Wie ein Phönix aus der Asche

Vieles ist über Udo Lindenberg in den vergangenen Jahrzehnten gesagt und geschrieben worden. Jedes High, jedes Down, alles wurde an das Licht der Öffentlichkeit gezerrt und an dem Privatmann Udo Lindenberg dürften einige Blessuren davon zurück geblieben sein. Das war schade. Das war traurig. Seine Fans waren traurig und ich bin mir sicher, er war es auch. Der Bundesverdienst-Udo. Und jetzt? Er ist wie ein Phönix aus der Asche auferstanden. Die Lanxess-Arena wird zum "knallvollen Randale-Saal" wie Udo Lindenberg es einmal ausdrückte.

Wie Phoenix aus der Asche abgehoben.
Der Rocker will noch lange auf der Bühne stehen.
Udo schenkt den Fans eine knallbunte Rockrevue.

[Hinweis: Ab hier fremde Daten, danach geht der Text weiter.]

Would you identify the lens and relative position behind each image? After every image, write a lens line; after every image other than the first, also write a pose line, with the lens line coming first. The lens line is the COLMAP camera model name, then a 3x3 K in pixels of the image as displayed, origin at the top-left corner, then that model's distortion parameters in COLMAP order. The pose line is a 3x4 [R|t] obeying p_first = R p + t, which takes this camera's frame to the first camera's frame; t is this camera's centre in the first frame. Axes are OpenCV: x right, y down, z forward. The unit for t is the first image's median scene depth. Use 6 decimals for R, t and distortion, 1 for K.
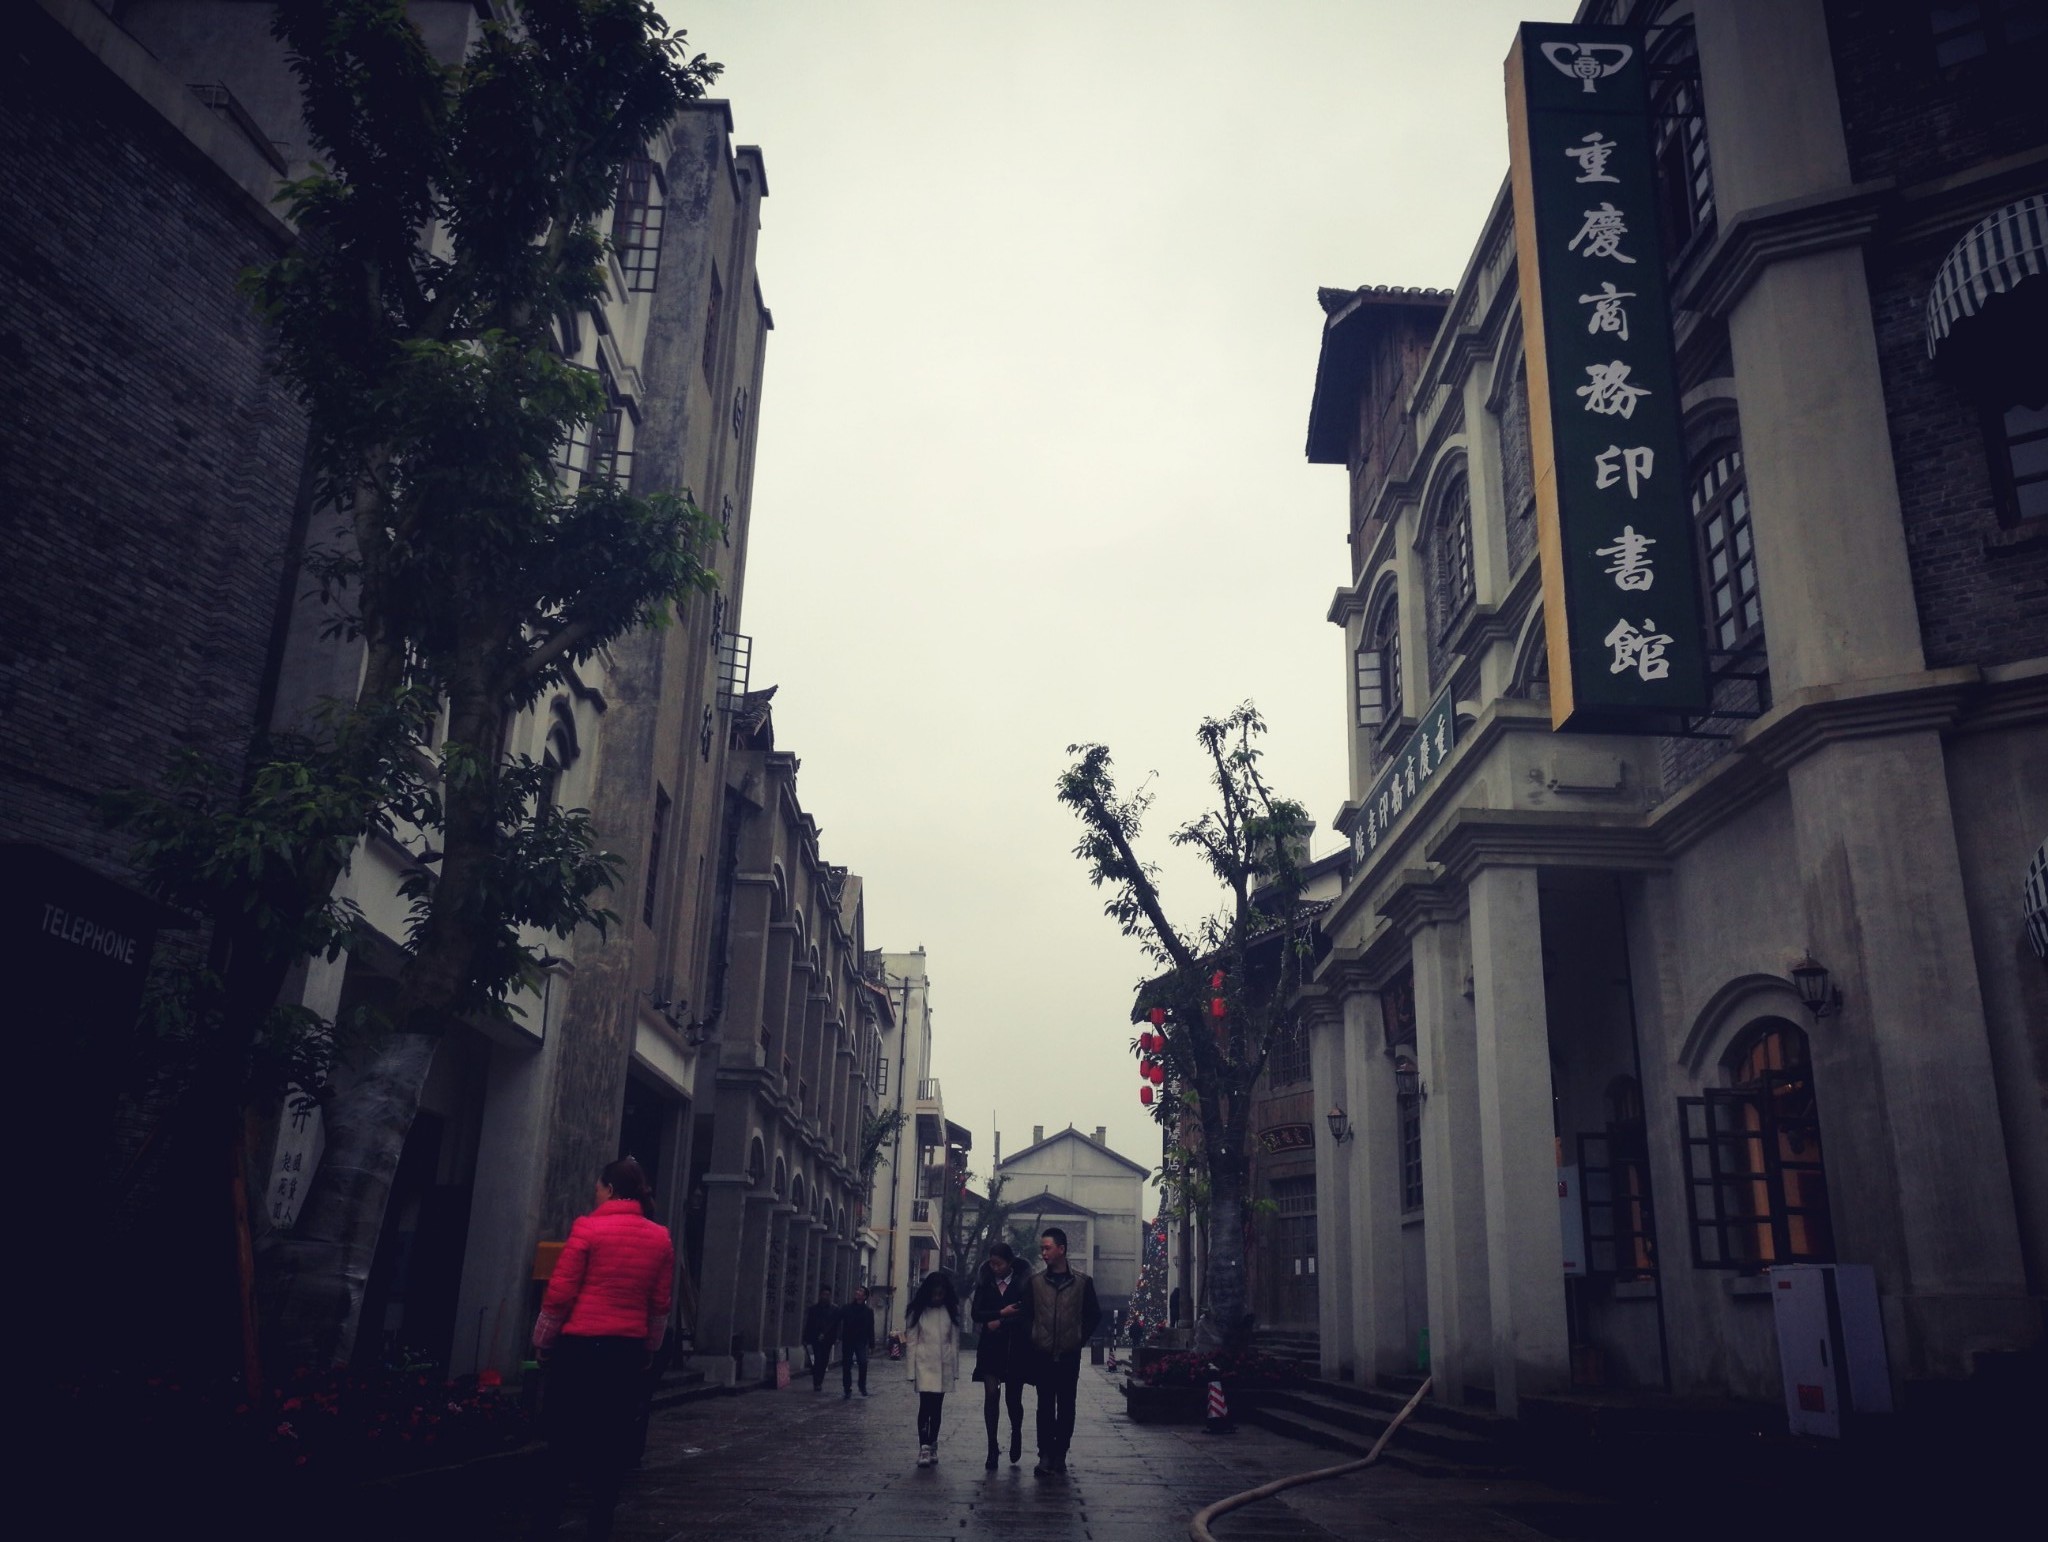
lens RADIAL K [[1624.9, 0, 1020.4], [0, 1624.9, 770.5], [0, 0, 1]] dist [-0.021110, 0.057796]
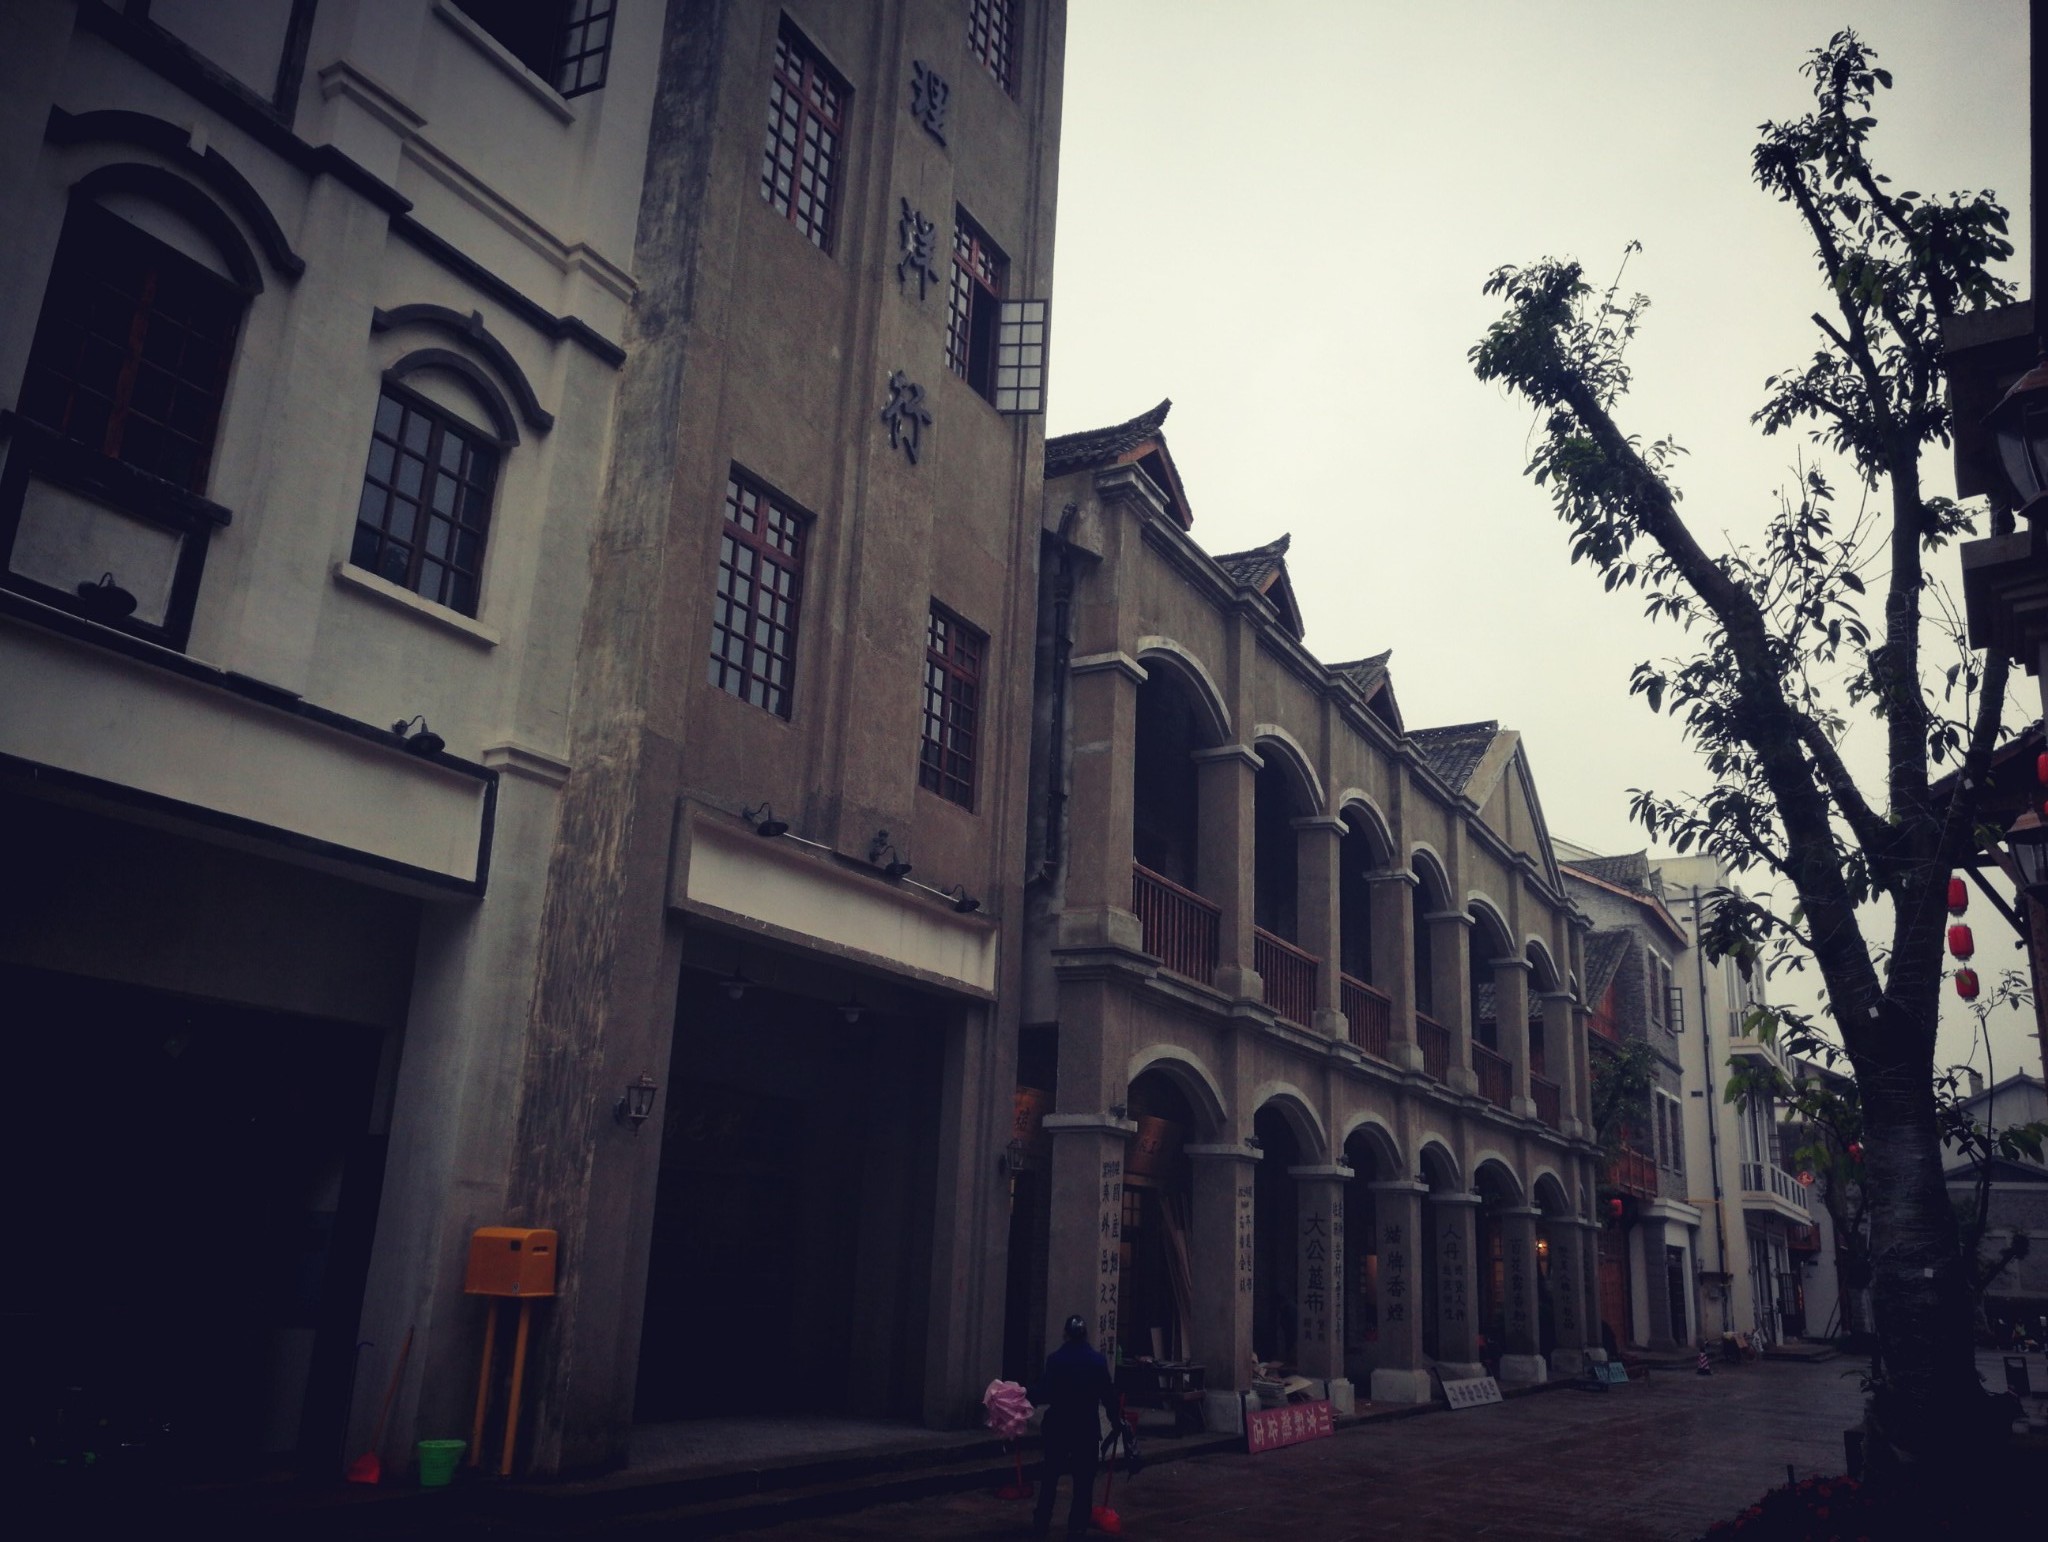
lens RADIAL K [[1624.9, 0, 1016.5], [0, 1624.9, 775.5], [0, 0, 1]] dist [-0.021110, 0.057796]
pose [[0.860877, -0.135424, -0.490460, 0.140423], [0.144227, 0.989342, -0.020022, 0.140247], [0.487944, -0.053501, 0.871234, 0.491097]]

Das alles gibt es nur einmal.

Wenn unsere Blicke sich kreuzen, fühle ich so ein intensives Leben, daß es mich wirklich beeindruckt. Die Größe des Menschen, die Größe der Halle, die Größe der Show, die Größe des Publikums. Das alles gibt es nur einmal. Es gibt nur einen, der das schafft: Udo Lindenberg. Im Duett mit Peter Brings, einem riesigen schwebenden Cello mit Trapez-Artistinnen, mit einfliegendem Ufo, aus dem Gerhard Gösebrecht Grüße aus dem 13. Sonnensystem sendet, mit dem unsinkbaren Panik Orchester und der Panikfamilie („43 Jahre betreutes Rocken“ sagt er dazu), von der süßen "Candy Jane" bis zum Vampir, mit der 0-Rhesus-Negativ-Intoleranz und Kids on Stage ...und...und...und...

"Ich schwöre, wir sehen uns wieder yeah!"

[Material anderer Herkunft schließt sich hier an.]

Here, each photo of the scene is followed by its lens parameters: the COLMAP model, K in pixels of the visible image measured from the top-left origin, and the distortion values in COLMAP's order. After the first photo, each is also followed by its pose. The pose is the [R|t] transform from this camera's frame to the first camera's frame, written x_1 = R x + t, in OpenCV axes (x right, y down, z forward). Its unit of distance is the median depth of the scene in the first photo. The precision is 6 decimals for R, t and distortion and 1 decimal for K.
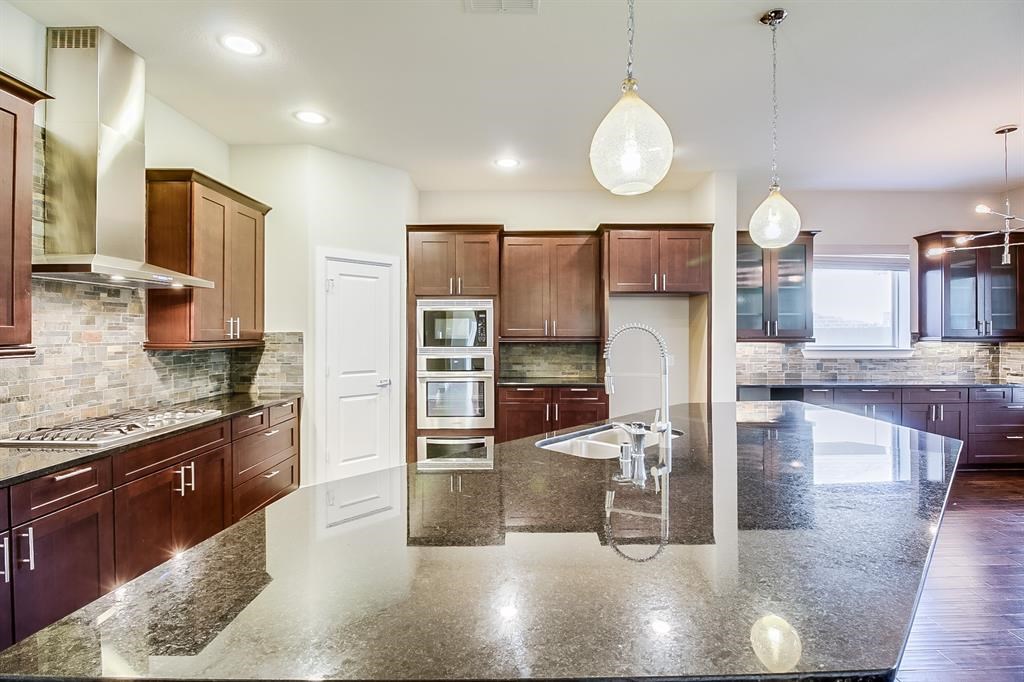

Er kommt hereingeschwebt und zum Finale schwebt Panikpräsident unter Raketengetöse wieder 'raus. Im Astronauten-Kostüm. Nicht ohne das Versprechen: "Ich schwöre, wir sehen uns wieder!" Dazwischen liegt die größte Hochgeschwindigkeits-Show, die dieses Jahr die Hallen rockt: Ufo-Udo und sein Panik-Orchester. Möge er sein Ziel erreichen, im Club der Hundertjährigen und darüber hinaus. Möge er uns noch lange erhalten bleiben.